Yes, our weather has changed and we've been in a wet pattern for the last several days now...sigh. I'm not ready to say good-bye to the warm sunshine on my face. But it is, what it is, and I have no control over such matters.
My grandma used to say that the only constant in life, was change. And change, we must. We're continually evolving, growing, aging, changing. Nothing in life ever remains the same. It's a good reminder to embrace what we have in life to be thankful for. Recognize our blessings and the people in our lives whom we love.
For tomorrow, everything could well be, very different from what we have today.
Our weekend was low-key. I was perfectly ok with that. There aren't many times when I can say that I'm at peace. I've always felt an inner turmoil that I've never been able to explain. I'm rarely satisfied for long, or with the status quo. Always feeling the need to be doing, going, seeing...never quite content with what is. It's a situation that I'm always at odds with. So, when I feel content - I'm quite often surprised and always thankful. This weekend was one of those rare times. I didn't feel the need to be somewhere other than where I was. How nice.

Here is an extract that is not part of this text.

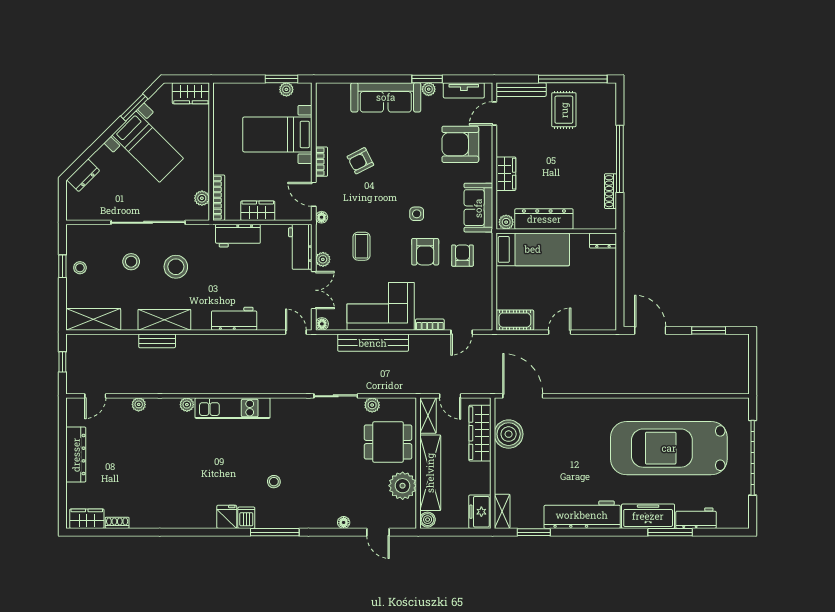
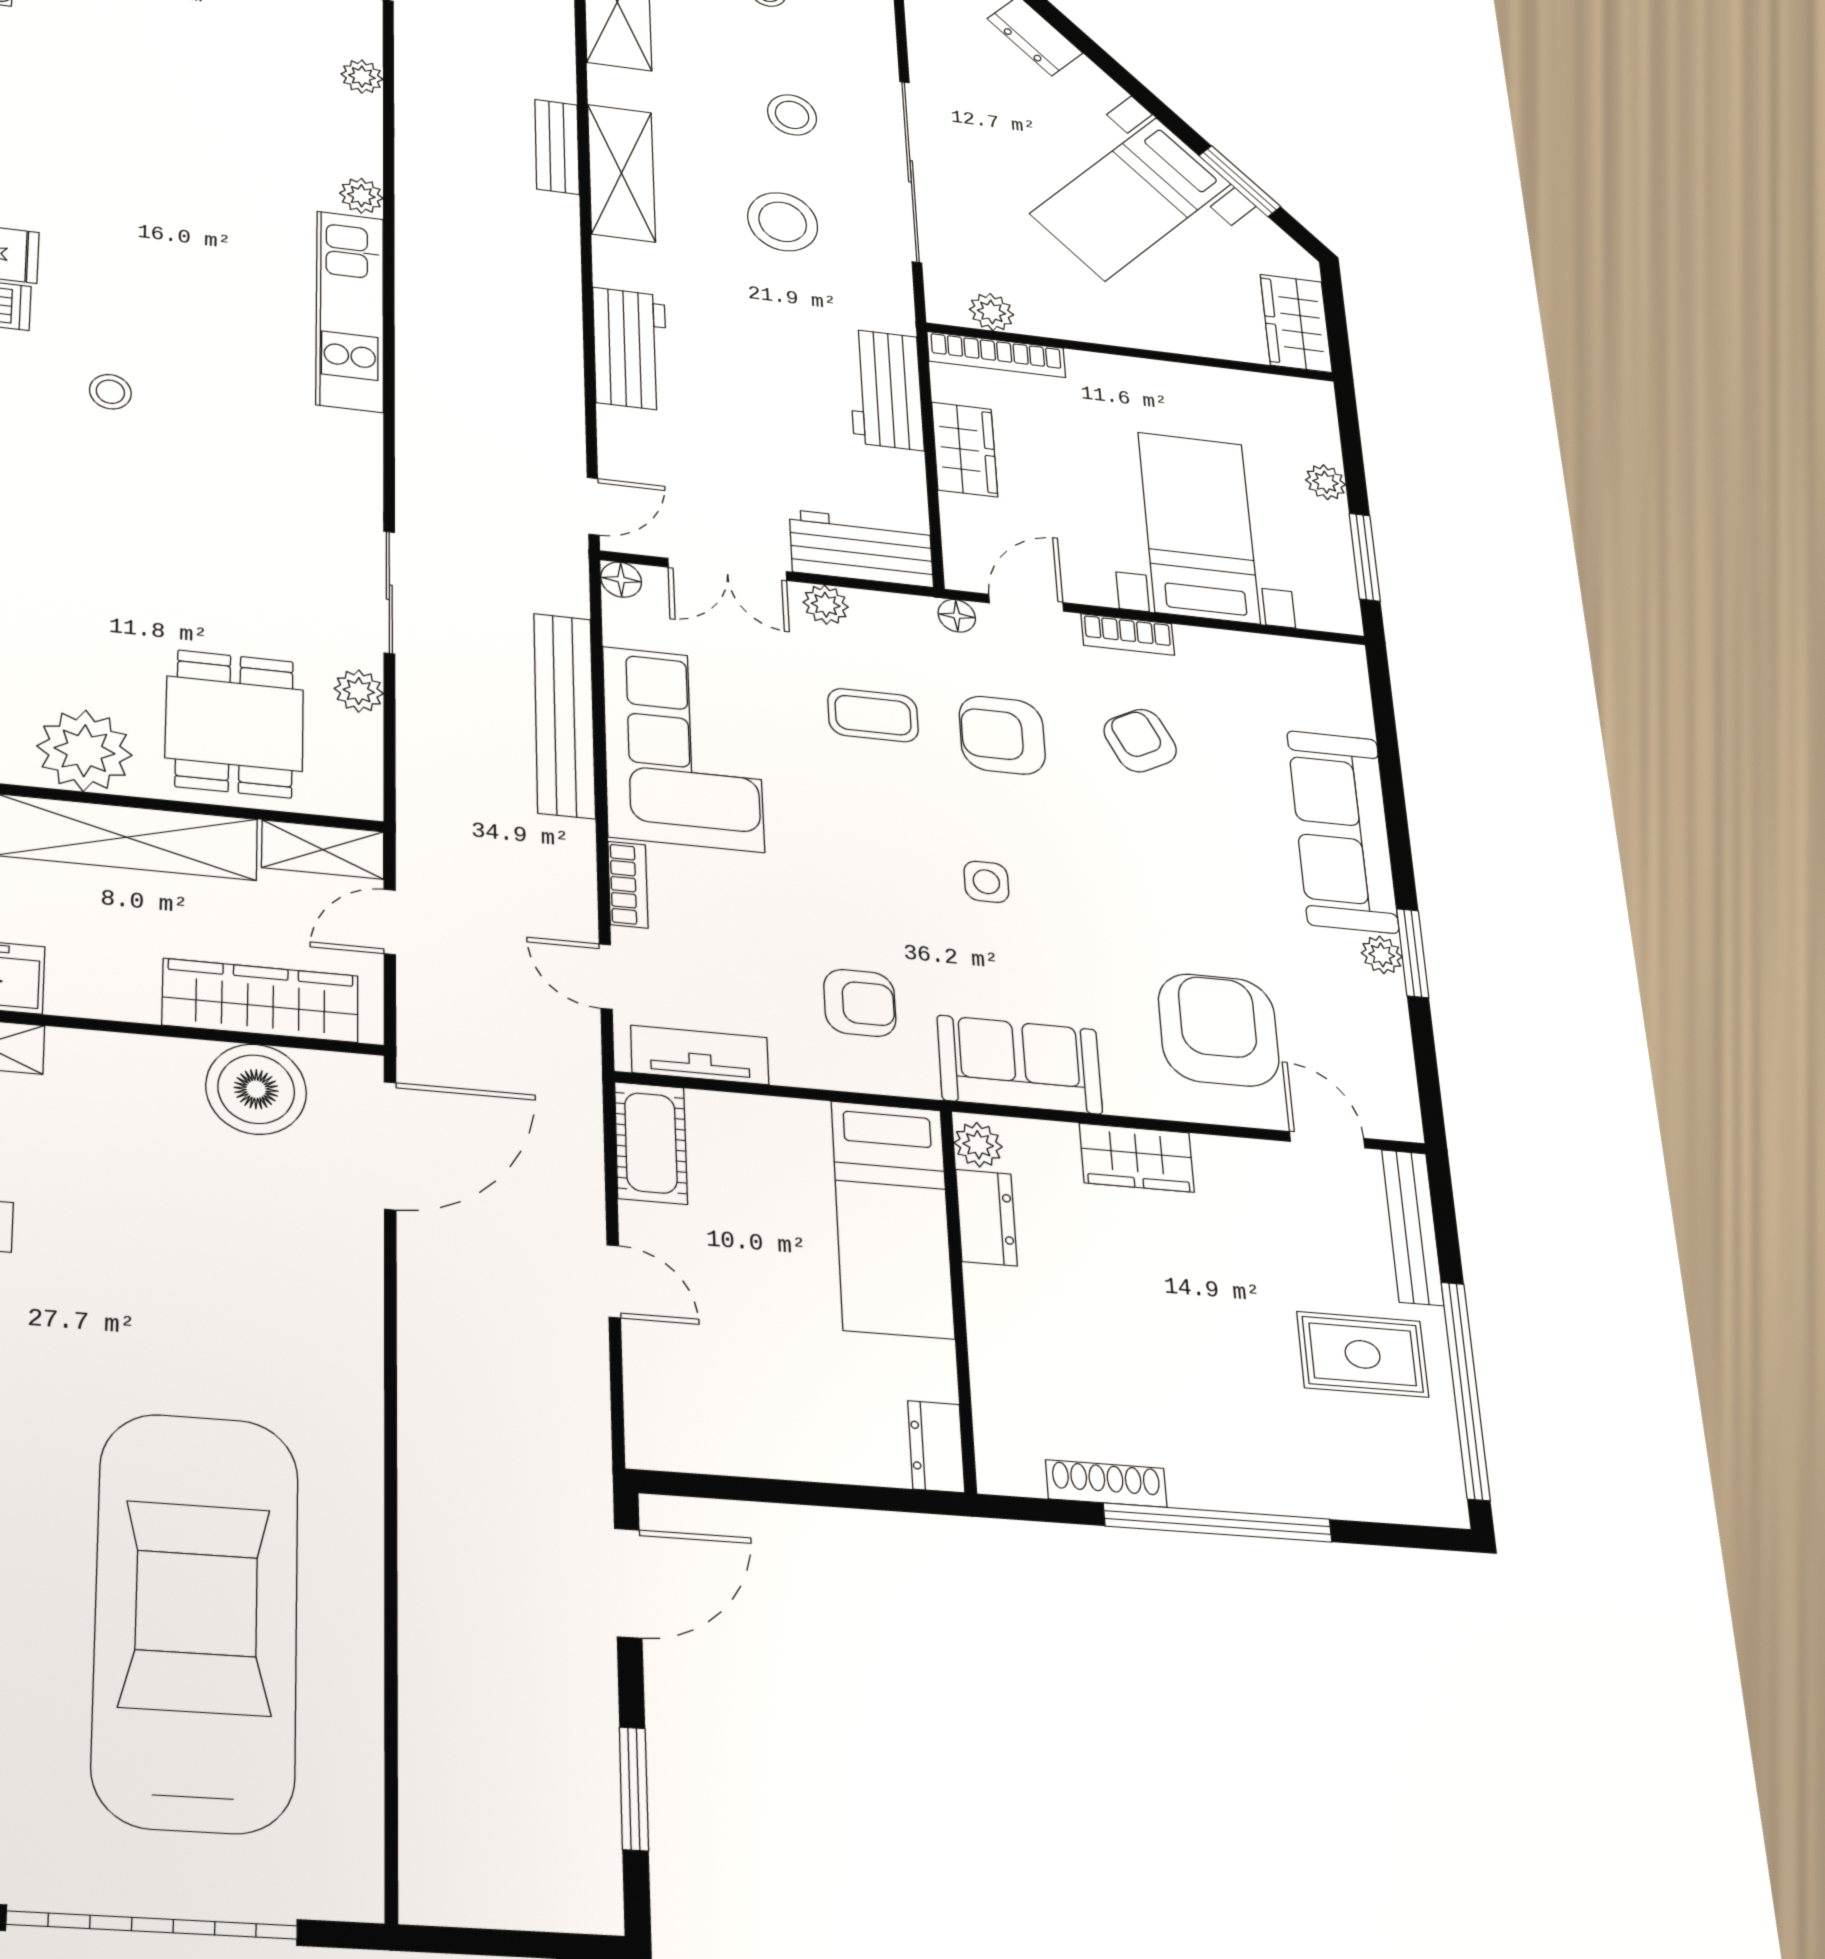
plant: (286, 89) -> (1326, 482), moved
tv unit: (464, 90) -> (700, 1055), moved, turned 90
dresser: (544, 219) -> (986, 1218), width x0.51, depth x0.80
armchair: (425, 252) -> (1002, 735), moved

Friday was a chaotic day at work. I have no reason why, it just was. The phones started ringing the minute I walked through the door and never for a moment, seemed to stop throughout the day. People wanting things, needing help, questions...always the questions, that never seem to end. By late afternoon, I had a headache and was thoroughly depleted. All the life had been sucked out of me. I was ready to relax, and be somewhere quiet. When I arrived at home, the smell of dinner cooking wafted through my senses the minute I walked through the door...hmmmm. And it was warm, and cozy in our little home. My husband had our supper all ready and a fire was going in the wood stove. We ate a quiet dinner, did the chores and relaxed while watching a movie before heading off to bed. Sabbath morning we went to church; the first time in a while. We listened to a sermon by our new pastor. It felt wonderful, and I felt peaceful. Afterwards, we went out for lunch and headed back home. I had a nap. Delicious...
Sunday we spent the day cleaning, cooking, doing chores, and I had a very good session working with Eagle. I'm ready to start riding him. He's ready, and so am I. He's a good, sensible, kind and loving horse. He trusts me. Now, I need to learn to return that trust. I also want to get a helmet. That'll be a first for me. I've never even had a helmet on before, but it just seems like a good idea. Not that I think Eagle will buck, or do anything unexpected. I just have that thought, and I'm going to pay attention to it.
I have a few more pics of my wonderful trip to the beach a little over a week ago, that I'd like to share. Beautiful little Neskowin Beach and their many signs...
The following pictures are from Cape Kiwanda, the beach at Pacific City...Dory capital of the world. The Dory fishing boats launch directly from the beach into the surf, and when they come back ashore, they slide way up onto the sand. It's fun to watch! In the last several years, Pacific City has been changing. It's becoming quite popular with surfers. You can see what a beautiful day it was...wish I were there again!
What a blessing and possibly one of the last warm and perfectly gorgeous fall days before the rains settled in.
Like I said before, life and everything that goes along with that; is in a constant process of change. We need to learn to embrace that change...and like the sign says - "go with the flow".